Stored records
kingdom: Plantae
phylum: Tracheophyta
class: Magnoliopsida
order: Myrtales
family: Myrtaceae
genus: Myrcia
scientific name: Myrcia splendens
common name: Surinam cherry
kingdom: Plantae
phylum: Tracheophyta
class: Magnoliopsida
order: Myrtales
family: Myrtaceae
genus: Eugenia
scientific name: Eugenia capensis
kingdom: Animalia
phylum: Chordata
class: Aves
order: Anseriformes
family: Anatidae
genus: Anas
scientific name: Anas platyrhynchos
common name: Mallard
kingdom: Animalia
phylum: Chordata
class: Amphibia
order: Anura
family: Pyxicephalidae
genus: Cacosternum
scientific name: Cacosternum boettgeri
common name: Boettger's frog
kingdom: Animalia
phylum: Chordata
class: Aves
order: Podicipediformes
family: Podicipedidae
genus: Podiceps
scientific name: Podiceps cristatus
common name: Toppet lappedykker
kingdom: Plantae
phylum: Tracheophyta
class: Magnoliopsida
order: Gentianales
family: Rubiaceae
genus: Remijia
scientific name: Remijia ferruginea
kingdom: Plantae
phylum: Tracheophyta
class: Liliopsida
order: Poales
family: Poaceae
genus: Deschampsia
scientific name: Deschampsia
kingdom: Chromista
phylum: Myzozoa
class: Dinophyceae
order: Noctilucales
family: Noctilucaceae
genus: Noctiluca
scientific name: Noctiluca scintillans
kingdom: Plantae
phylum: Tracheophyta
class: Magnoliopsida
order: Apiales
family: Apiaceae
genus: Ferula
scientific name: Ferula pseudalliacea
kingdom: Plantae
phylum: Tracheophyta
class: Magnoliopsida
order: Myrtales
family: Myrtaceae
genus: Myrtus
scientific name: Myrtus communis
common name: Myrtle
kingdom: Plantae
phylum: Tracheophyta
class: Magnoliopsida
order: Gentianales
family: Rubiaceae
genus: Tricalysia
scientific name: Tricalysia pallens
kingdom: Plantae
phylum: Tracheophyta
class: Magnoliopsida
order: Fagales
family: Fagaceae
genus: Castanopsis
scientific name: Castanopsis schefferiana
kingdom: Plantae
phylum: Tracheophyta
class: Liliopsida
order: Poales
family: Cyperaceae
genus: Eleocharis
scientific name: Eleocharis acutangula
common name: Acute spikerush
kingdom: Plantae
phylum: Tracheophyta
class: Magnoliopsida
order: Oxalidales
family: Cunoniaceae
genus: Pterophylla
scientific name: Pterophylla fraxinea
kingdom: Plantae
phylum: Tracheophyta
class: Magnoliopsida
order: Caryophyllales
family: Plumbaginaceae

§ **Exercise details**: Rewrite every line of the rows above as one numbered list, omitting any blank lines.

§ **Written solution**:
1. kingdom: Plantae
2. phylum: Tracheophyta
3. class: Magnoliopsida
4. order: Myrtales
5. family: Myrtaceae
6. genus: Myrcia
7. scientific name: Myrcia splendens
8. common name: Surinam cherry
9. kingdom: Plantae
10. phylum: Tracheophyta
11. class: Magnoliopsida
12. order: Myrtales
13. family: Myrtaceae
14. genus: Eugenia
15. scientific name: Eugenia capensis
16. kingdom: Animalia
17. phylum: Chordata
18. class: Aves
19. order: Anseriformes
20. family: Anatidae
21. genus: Anas
22. scientific name: Anas platyrhynchos
23. common name: Mallard
24. kingdom: Animalia
25. phylum: Chordata
26. class: Amphibia
27. order: Anura
28. family: Pyxicephalidae
29. genus: Cacosternum
30. scientific name: Cacosternum boettgeri
31. common name: Boettger's frog
32. kingdom: Animalia
33. phylum: Chordata
34. class: Aves
35. order: Podicipediformes
36. family: Podicipedidae
37. genus: Podiceps
38. scientific name: Podiceps cristatus
39. common name: Toppet lappedykker
40. kingdom: Plantae
41. phylum: Tracheophyta
42. class: Magnoliopsida
43. order: Gentianales
44. family: Rubiaceae
45. genus: Remijia
46. scientific name: Remijia ferruginea
47. kingdom: Plantae
48. phylum: Tracheophyta
49. class: Liliopsida
50. order: Poales
51. family: Poaceae
52. genus: Deschampsia
53. scientific name: Deschampsia
54. kingdom: Chromista
55. phylum: Myzozoa
56. class: Dinophyceae
57. order: Noctilucales
58. family: Noctilucaceae
59. genus: Noctiluca
60. scientific name: Noctiluca scintillans
61. kingdom: Plantae
62. phylum: Tracheophyta
63. class: Magnoliopsida
64. order: Apiales
65. family: Apiaceae
66. genus: Ferula
67. scientific name: Ferula pseudalliacea
68. kingdom: Plantae
69. phylum: Tracheophyta
70. class: Magnoliopsida
71. order: Myrtales
72. family: Myrtaceae
73. genus: Myrtus
74. scientific name: Myrtus communis
75. common name: Myrtle
76. kingdom: Plantae
77. phylum: Tracheophyta
78. class: Magnoliopsida
79. order: Gentianales
80. family: Rubiaceae
81. genus: Tricalysia
82. scientific name: Tricalysia pallens
83. kingdom: Plantae
84. phylum: Tracheophyta
85. class: Magnoliopsida
86. order: Fagales
87. family: Fagaceae
88. genus: Castanopsis
89. scientific name: Castanopsis schefferiana
90. kingdom: Plantae
91. phylum: Tracheophyta
92. class: Liliopsida
93. order: Poales
94. family: Cyperaceae
95. genus: Eleocharis
96. scientific name: Eleocharis acutangula
97. common name: Acute spikerush
98. kingdom: Plantae
99. phylum: Tracheophyta
100. class: Magnoliopsida
101. order: Oxalidales
102. family: Cunoniaceae
103. genus: Pterophylla
104. scientific name: Pterophylla fraxinea
105. kingdom: Plantae
106. phylum: Tracheophyta
107. class: Magnoliopsida
108. order: Caryophyllales
109. family: Plumbaginaceae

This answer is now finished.